Le ciel a trop du jour limité le pouvoir.
Que ne peut-on sentir ses clartés prisonnières,
Franchir le cercle étroit de nos lourdes paupières :
Et des nerfs attentifs les rameaux plus subtils,
En gerbe clairvoyante épanouir leurs fils !
Que ne puis-je sentir, sous l’éclair du salpêtre,
Un rayon visuel errer sur tout mon être,
Et ton image en foule, autour de moi, courir !
Enveloppé de toi que ne puis-je mourir,
Ayant, pour absorber l’éclat qui me dévore,
Une âme à chaque sens, des yeux à chaque pore !
O misère de l’homme, emmêlé dans sa chair,
Qui ne peut respirer tout ce qu’il lui faut d’air :
Et qui, voyant toujours plus loin que sa portée,
Épuise en vains efforts sa force garrottée !

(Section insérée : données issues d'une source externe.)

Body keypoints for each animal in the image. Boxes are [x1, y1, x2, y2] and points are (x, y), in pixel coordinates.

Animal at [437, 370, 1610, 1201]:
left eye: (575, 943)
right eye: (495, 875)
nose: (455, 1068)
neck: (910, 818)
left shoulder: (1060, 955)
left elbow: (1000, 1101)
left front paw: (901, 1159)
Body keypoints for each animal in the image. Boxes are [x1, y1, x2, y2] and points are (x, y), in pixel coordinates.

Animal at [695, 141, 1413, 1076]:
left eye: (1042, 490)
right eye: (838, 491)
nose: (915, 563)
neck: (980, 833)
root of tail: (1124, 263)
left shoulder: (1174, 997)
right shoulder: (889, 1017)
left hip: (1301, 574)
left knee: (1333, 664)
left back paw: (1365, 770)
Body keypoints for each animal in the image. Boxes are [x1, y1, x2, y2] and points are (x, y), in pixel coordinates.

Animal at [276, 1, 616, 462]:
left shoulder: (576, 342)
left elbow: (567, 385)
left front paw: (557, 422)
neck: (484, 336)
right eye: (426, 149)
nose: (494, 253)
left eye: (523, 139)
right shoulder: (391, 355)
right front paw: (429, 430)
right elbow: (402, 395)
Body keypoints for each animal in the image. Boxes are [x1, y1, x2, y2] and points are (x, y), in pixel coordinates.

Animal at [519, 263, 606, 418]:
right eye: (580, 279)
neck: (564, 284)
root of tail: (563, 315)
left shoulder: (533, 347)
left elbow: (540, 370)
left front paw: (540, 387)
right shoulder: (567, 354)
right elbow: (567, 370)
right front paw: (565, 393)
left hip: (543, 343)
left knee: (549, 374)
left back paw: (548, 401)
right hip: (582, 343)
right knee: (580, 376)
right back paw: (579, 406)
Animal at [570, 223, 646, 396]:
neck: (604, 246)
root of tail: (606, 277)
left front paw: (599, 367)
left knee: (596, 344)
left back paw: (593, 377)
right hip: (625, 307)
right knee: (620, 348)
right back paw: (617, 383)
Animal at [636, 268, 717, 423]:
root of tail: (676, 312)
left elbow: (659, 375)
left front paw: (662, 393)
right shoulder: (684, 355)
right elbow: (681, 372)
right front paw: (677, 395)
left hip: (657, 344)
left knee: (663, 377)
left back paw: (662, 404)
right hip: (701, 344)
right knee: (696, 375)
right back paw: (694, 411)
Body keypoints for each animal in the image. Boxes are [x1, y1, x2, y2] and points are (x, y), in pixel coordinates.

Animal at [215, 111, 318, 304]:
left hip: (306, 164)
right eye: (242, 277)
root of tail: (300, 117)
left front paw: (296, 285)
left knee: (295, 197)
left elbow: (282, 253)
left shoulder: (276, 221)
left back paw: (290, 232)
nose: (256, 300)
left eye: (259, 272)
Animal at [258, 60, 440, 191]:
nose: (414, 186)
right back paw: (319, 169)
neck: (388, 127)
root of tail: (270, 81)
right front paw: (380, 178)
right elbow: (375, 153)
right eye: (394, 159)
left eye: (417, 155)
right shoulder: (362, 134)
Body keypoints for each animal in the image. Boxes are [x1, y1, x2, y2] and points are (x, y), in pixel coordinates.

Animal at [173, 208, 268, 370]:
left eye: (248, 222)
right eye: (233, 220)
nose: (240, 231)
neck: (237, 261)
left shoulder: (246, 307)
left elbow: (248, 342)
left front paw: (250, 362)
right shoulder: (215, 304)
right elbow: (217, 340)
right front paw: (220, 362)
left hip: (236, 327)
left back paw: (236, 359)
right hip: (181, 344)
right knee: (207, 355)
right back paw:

Pitoyable néant du cœur et de l’esprit !
Sous nos lèvres toujours l’expression tarit.
Dieu nous a-t-il remis la lyre de Lucrèce !
On la laisse tomber aux pieds d’une maîtresse.
Pour chanter cette femme, on déserte les cieux !
On les retrouve en elle : et nos sens curieux,
Qu’un double enthousiasme, un double orgueil stimule,
Heurtent, sans avancer, contre un but qui recule.